Your assignment: Copy every line of the data that includes the string "Royal".

Material for the task:
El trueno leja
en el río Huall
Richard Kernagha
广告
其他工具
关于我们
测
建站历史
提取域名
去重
--
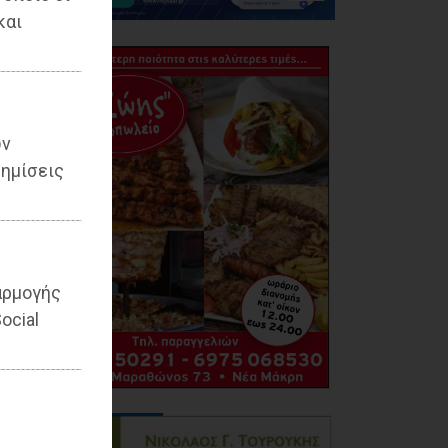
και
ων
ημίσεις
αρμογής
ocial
* * *
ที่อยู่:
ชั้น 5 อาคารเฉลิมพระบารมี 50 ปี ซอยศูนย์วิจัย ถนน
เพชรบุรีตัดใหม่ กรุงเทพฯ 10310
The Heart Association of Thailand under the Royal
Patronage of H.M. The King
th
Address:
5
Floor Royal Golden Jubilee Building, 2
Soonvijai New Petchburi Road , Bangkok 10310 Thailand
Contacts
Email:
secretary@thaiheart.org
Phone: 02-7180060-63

Worked solution:
The Heart Association of Thailand under the Royal
Floor Royal Golden Jubilee Building, 2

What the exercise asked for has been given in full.